═════ Página ═════

Filho de emigrantes, Marco Pinto nasceu em França e esteve até aos 18 anos sem saber o que era o Algarve: “Os meus pais são de Guimarães por isso sempre que vínhamos a Portugal, no verão, íamos para o Norte. Só quando tirei a carta de condução é que desci até cá. E fiquei maluco.”
A água quente não foi a única culpada, e a verdade é que a região ficou de tal forma presente que mais tarde Marco começou a trazer a namorada Julie Pereira, igualmente filha de portugueses, para pequenas e grandes temporadas.
“Vínhamos sempre que podíamos, mas às tantas já estávamos fartos de arrendar apartamentos em Lagos ou em Albufeira, e começámos à procura de um terreno.” A ideia era pôr aí uma caravana ou até mesmo uma tenda – o suficiente para fazer um refúgio no campo onde pudessem cortar, de vez em quando, com “a vida maluca” da capital francesa. Em Paris, o casal tinha uma empresa de gestão imobiliária e passava os dias “a 200 à hora”, a olhar para papeladas de rendas e a administrar condomínios. Em Loulé, mais concretamente na serra do Caldeirão, acabaram por encontrar a quinta que os fez mudar de vida.

═════ Listagem de dados ═════

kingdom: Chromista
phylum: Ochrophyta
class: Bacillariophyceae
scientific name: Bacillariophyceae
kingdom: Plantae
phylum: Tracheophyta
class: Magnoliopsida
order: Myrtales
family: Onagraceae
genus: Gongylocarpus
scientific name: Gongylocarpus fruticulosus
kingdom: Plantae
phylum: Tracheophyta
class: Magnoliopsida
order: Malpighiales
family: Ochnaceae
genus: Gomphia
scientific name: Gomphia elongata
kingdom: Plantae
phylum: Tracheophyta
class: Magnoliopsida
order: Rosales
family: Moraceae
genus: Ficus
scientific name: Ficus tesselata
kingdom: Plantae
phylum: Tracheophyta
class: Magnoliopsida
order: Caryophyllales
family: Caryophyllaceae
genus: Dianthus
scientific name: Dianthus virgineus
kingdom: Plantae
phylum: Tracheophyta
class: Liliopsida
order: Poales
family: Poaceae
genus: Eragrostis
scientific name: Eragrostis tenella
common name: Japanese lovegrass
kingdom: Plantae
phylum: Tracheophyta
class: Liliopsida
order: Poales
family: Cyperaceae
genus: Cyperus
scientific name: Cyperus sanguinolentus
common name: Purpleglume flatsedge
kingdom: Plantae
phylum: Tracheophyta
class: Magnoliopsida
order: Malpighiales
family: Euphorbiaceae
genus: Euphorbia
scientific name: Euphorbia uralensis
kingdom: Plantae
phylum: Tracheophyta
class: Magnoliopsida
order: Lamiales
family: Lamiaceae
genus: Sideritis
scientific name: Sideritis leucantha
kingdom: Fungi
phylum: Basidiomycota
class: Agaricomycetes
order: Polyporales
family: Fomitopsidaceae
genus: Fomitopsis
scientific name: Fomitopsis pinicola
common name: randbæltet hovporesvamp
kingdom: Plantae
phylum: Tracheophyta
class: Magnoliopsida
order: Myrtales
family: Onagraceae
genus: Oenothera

═════

(Enunciado 1):
No texto sobre Marco Pinto, que tipo de empresa tinha o casal em Paris?
(Enunciado 2):
Cite do texto sobre Marco Pinto o trecho que vai de "Filho de emigrantes, Marco" a "e grandes temporadas.".
(Enunciado 3):
Continue o texto sobre Marco Pinto a partir do ponto em que termina.

(Resultado 1):
Uma empresa de gestão imobiliária.

(Resultado 2):
Filho de emigrantes, Marco Pinto nasceu em França e esteve até aos 18 anos sem saber o que era o Algarve: “Os meus pais são de Guimarães por isso sempre que vínhamos a Portugal, no verão, íamos para o Norte. Só quando tirei a carta de condução é que desci até cá. E fiquei maluco.”
A água quente não foi a única culpada, e a verdade é que a região ficou de tal forma presente que mais tarde Marco começou a trazer a namorada Julie Pereira, igualmente filha de portugueses, para pequenas e grandes temporadas.

(Resultado 3):
Hoje, com 42 e 31 anos, e um bebé algarvio, são ambos vegan, têm uma marca de cosmética natural, uma loja-atelier, uma horta biológica e um eco bed & breakfast, tudo sob o teto Casa Brava. O nome veio do lado selvagem da quinta que compraram em 2014 e que estava abandonada e em ruínas. “Quando comprámos a propriedade, fizemos uma casinha de madeira para passar cá uns dias, mas era cada vez mais difícil voltar para Paris e estar na cidade”, conta Marco. “Sempre que chegávamos aqui, ficávamos outros. Foi aqui que a nossa ligação com a natureza e a nossa vertente ecológica cresceu a sério. Já tínhamos algumas preocupações, mas não como agora. Aqui mudámos a nossa maneira de viver, de comer e de consumir.”
“Estes não são sabonetes para vender nas feirinhas”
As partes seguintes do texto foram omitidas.